Initially, the ions are accelerated by an electric potential $V$, which is kept constant.
The electric potential $V$ gives kinetic energy to the ion, which is equivalent to $qV$. Here $q$ is the charge on the ion.
This kinetic energy is equal to the kinetic energy of the particle as, $\dfrac{1}{2}m{v^2} = qV$
In this equation, $m$ is the mass of the ion, and $v$ is the velocity of the ion.
Using this equation of kinetic energy, we get the velocity $v$ as, $v = \sqrt {\dfrac{{2qV}}{m}} $.
This is the velocity that is imparted to an electron when it passes through the given electric potential.
Now, in the magnetic field $B$, the particle is made to follow a semi-circular path of radius $R$.
Here the particle enters with the pre-calculated speed $v = \sqrt {\dfrac{{2qV}}{m}} $
Since the magnetic field is present after the electric potential imparts the required kinetic energy to the particle.
The force on the particle due to the magnetic field $B$ is given by$F = q(\overrightarrow v \times \overrightarrow B )$.
This force is equal to the centripetal force on the particle since any other force is absent in the magnetic field.
Therefore balancing the forces on the particle in the magnetic field we get, $q(\overrightarrow v \times \overrightarrow B ) = \dfrac{{m{v^2}}}{R}$,
Here we will assume that the velocity of the particle when it enters the magnetic field is perpendicular to the magnetic field $B$.
Thus, $qvB\sin \theta = \dfrac{{m{v^2}}}{R}$, where $\theta $ is the angle between the magnetic field and the velocity.
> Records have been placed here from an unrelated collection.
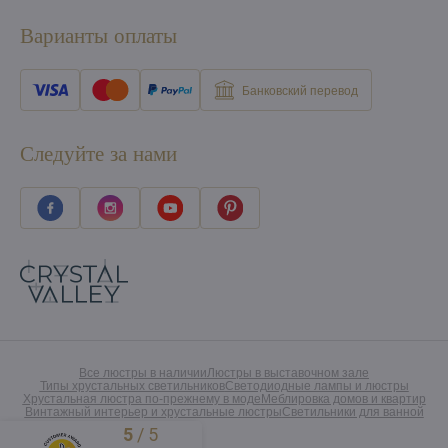
Варианты оплаты
Банковский перевод
Следуйте за нами
Все люстры в наличии
Люстры в выставочном зале
Типы хрустальных светильников
Светодиодные лампы и люстры
Хрустальная люстра по-прежнему в моде
Меблировка домов и квартир
Винтажный интерьер и хрустальные люстры
Светильники для ванной
5
/
5
Excellent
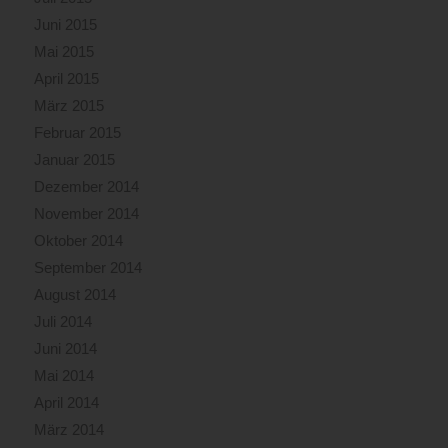
Juni 2015
Mai 2015
April 2015
März 2015
Februar 2015
Januar 2015
Dezember 2014
November 2014
Oktober 2014
September 2014
August 2014
Juli 2014
Juni 2014
Mai 2014
April 2014
März 2014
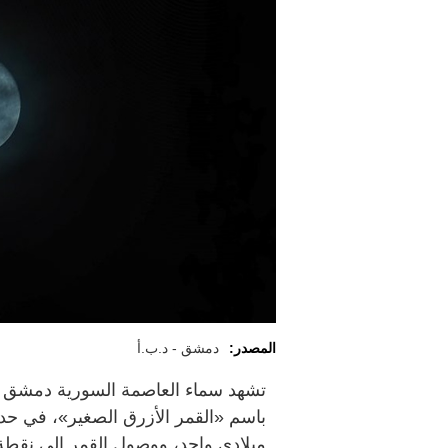
المصدر:
دمشق - د.ب.أ
تشهد سماء العاصمة السورية دمشق مسا
باسم «القمر الأزرق الصغير»، في حدث 
ميلادي واحد، ووصول القمر إلى نقطة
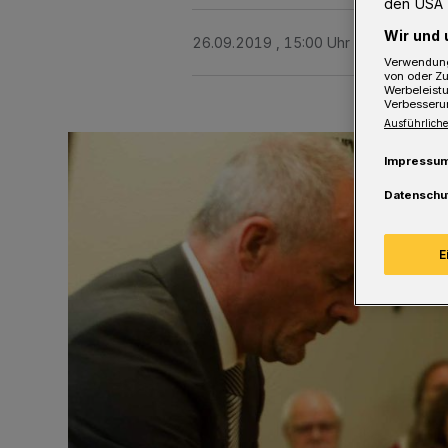
den USA 
Wir und 
26.09.2019 , 15:00 Uhr
2 Minuten Le
Verwendung
von oder Zu
Werbeleist
Verbesseru
Ausführliche
Impressu
Datenschu
E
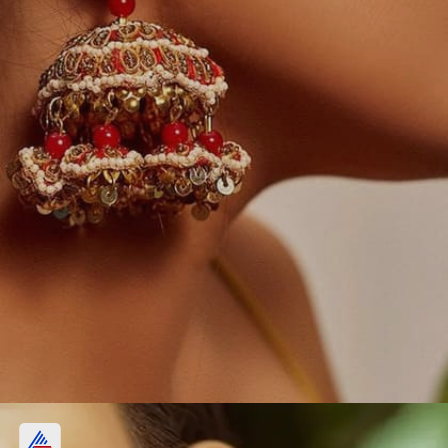
ఎర్రని ముత్యాల థ్రెడ్ ఎంబ్రాయిడరీ చెవిపోగులు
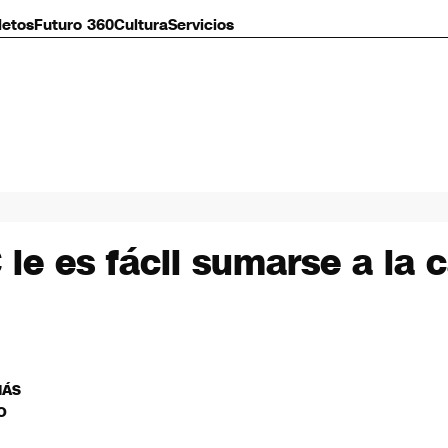
letos
Futuro 360
Cultura
Servicios
 le es fácil sumarse a la 
MÁS
O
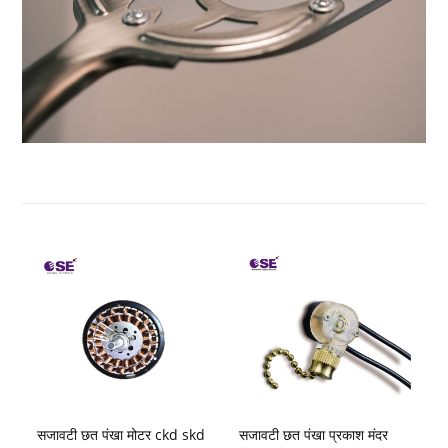
सजावटी छत पंखा मोटर ckd skd
सजावटी छत पंखा प्रकाश मंदर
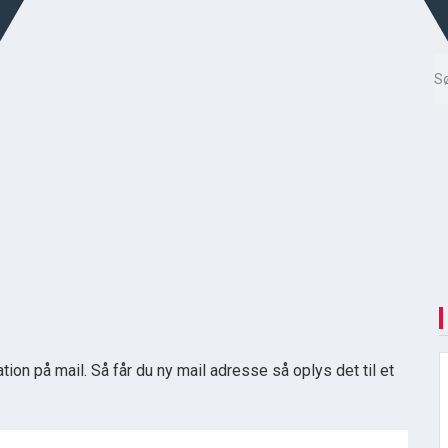
n på mail. Så får du ny mail adresse så oplys det til et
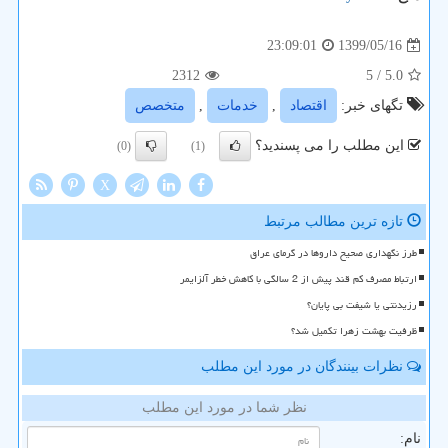
1399/05/16
23:09:01
2312
/ 5
5.0
تگهای خبر:
اقتصاد
,
خدمات
,
متخصص
این مطلب را می پسندید؟
(0)
(1)
X
تازه ترین مطالب مرتبط
طرز نگهداری صحیح داروها در گرمای عراق
ارتباط مصرف کم قند پیش از 2 سالگی با کاهش خطر آلزایمر
رزیدنتی یا شیفت بی پایان؟
ظرفیت بهشت زهرا تکمیل شد؟
نظرات بینندگان در مورد این مطلب
نظر شما در مورد این مطلب
نام:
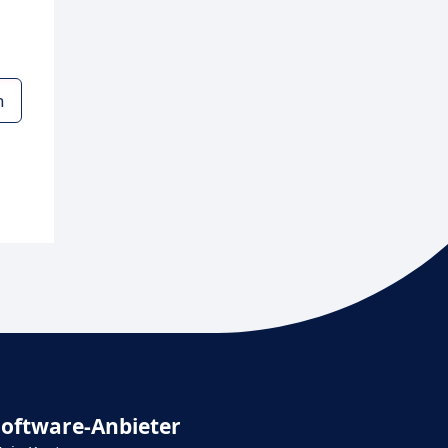
n
Software-Anbieter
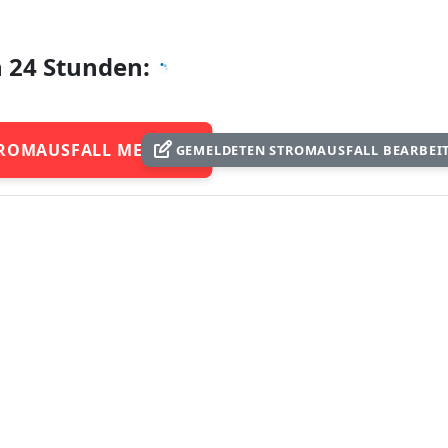
n 24 Stunden:
ROMAUSFALL MELDEN
GEMELDETEN STROMAUSFALL BEARBEI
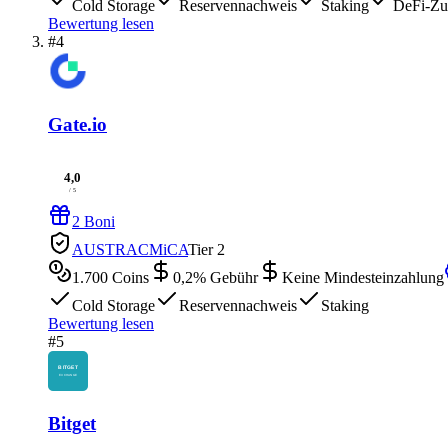
Cold Storage
Reservennachweis
Staking
DeFi-Zu
Bewertung lesen
#4
Gate.io
4,0
/ 5
2 Boni
AUSTRAC
MiCA
Tier 2
1.700
Coins
0,2
% Gebühr
Keine Mindesteinzahlung
Cold Storage
Reservennachweis
Staking
Bewertung lesen
#5
Bitget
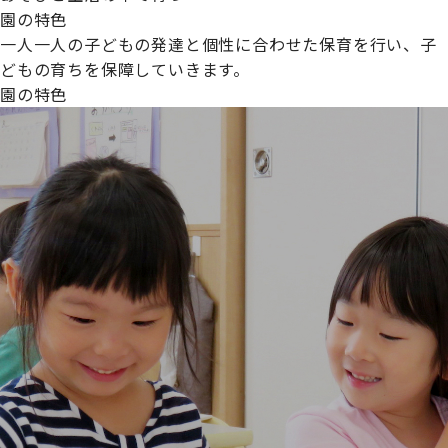
園の特色
一人一人の子どもの発達と個性に合わせた保育を行い、子
どもの育ちを保障していきます。
園の特色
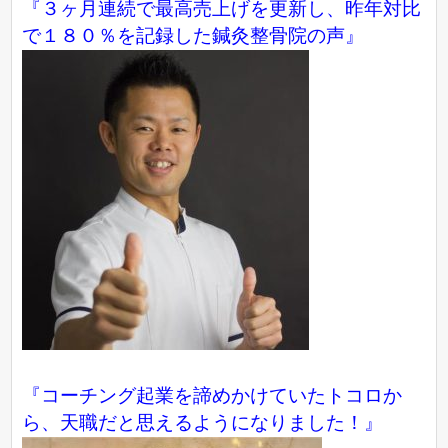
『３ヶ月連続で最高売上げを更新し、昨年対比
で１８０％を記録した鍼灸整骨院の声』
『コーチング起業を諦めかけていたトコロか
ら、天職だと思えるようになりました！』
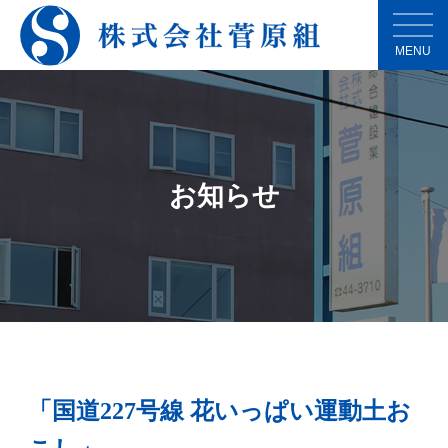
MENU
お知らせ
「国道227号線 花いっぱい運動土お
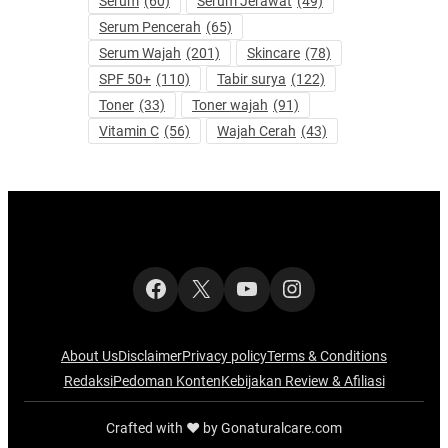
Serum
(60)
Serum Jerawat
(49)
Serum Pencerah
(65)
Serum Wajah
(201)
Skincare
(78)
SPF 50+
(110)
Tabir surya
(122)
Toner
(33)
Toner wajah
(91)
Vitamin C
(56)
Wajah Cerah
(43)
Facebook
X
YouTube
Instagram
About Us
Disclaimer
Privacy policy
Terms & Conditions
Redaksi
Pedoman Konten
Kebijakan Review & Afiliasi
Crafted with ‪‪❤︎‬ by Gonaturalcare.com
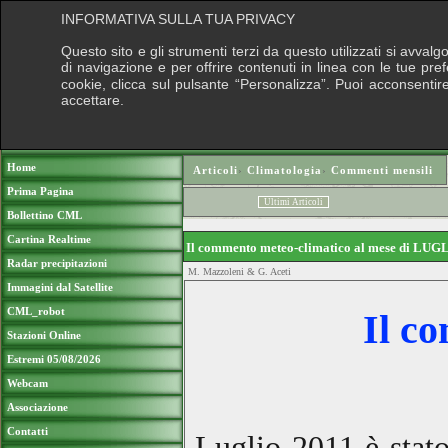
INFORMATIVA SULLA TUA PRIVACY
Questo sito e gli strumenti terzi da questo utilizzati si avval
di navigazione e per offrire contenuti in linea con le tue pr
cookie, clicca sul pulsante “Personalizza”. Puoi acconsentire 
accettare.
Puo
Home
Articoli
›
Climatologia
›
Commenti mensili
Prima Pagina
Ultimi Articoli
Bollettino CML
Cartina Realtime
Il commento meteo-climatico al mese di LU
Radar precipitazioni
M. Mazzoleni & G. Aceti
Immagini dal Satellite
CML_robot
Il c
Stazioni Online
Estremi 05/08/2026
Webcam
Associazione
Contatti
Luglio 2011 è stato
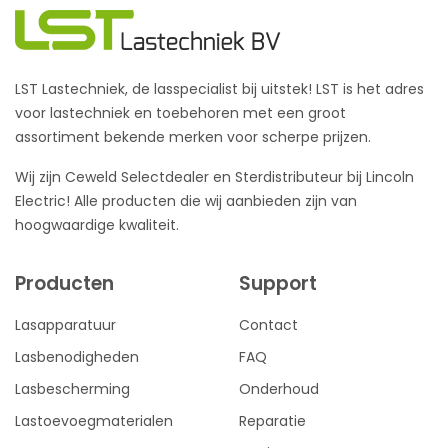
LST Lastechniek, de lasspecialist bij uitstek! LST is het adres
voor lastechniek en toebehoren met een groot
assortiment bekende merken voor scherpe prijzen.
Wij zijn Ceweld Selectdealer en Sterdistributeur bij Lincoln
Electric! Alle producten die wij aanbieden zijn van
hoogwaardige kwaliteit.
Producten
Support
Lasapparatuur
Contact
Lasbenodigheden
FAQ
Lasbescherming
Onderhoud
Lastoevoegmaterialen
Reparatie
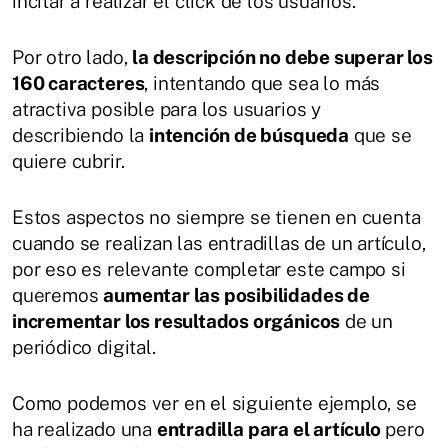
incitar a realizar el click de los usuarios.
Por otro lado,
la descripción no debe superar los
160 caracteres
, intentando que sea lo más
atractiva posible para los usuarios y
describiendo la
intención de búsqueda
que se
quiere cubrir.
Estos aspectos no siempre se tienen en cuenta
cuando se realizan las entradillas de un artículo,
por eso es relevante completar este campo si
queremos
aumentar las posibilidades de
incrementar los resultados orgánicos
de un
periódico digital.
Como podemos ver en el siguiente ejemplo, se
ha realizado una
entradilla para el artículo
pero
Since no value of any angle is given, we assume $\theta $ as ${90^ \circ }$ in this case.
$ \Rightarrow qB\sin {90^ \circ } = \dfrac{{mv}}{R}$,
Substituting the value of $v$, form the equation $v = \sqrt {\dfrac{{2qV}}{m}} $above, we get
$ \Rightarrow qB = \dfrac{m}{R}\sqrt {\dfrac{{2qV}}{m}} $
$ \Rightarrow {q^2}{B^2} = \dfrac{{{m^2}}}{{{R^2}}}(\dfrac{{2qV}}{m})$
$ \Rightarrow q{B^2} = \dfrac{m}{{{R^2}}}(2V)$
$ \Rightarrow \dfrac{q}{m} = \dfrac{{2V}}{{{B^2}{R^2}}}$
$\therefore \dfrac{{{\text{charge on the ion}}}}{{{\text{mass of the ion}}}} = \dfrac{{2V}}{{{B^2}{R^2}}} \propto \dfrac{1}{{{R^2}}}$
As can be seen, the ratio of $(\dfrac{{{\text{charge on the ion}}}}{{{\text{mass of the ion}}}})$ is directly proportional to $\dfrac{1}{{{R^2}}}$.

Thus the option $(B)$ is correct.

Note While considering this problem, we will assume that the particle is encountering only the electric field initially and then the magnetic field. The particle with some charge will not encounter both the fields at the same time. In any case, we will consider the mass of the particle as its rest mass.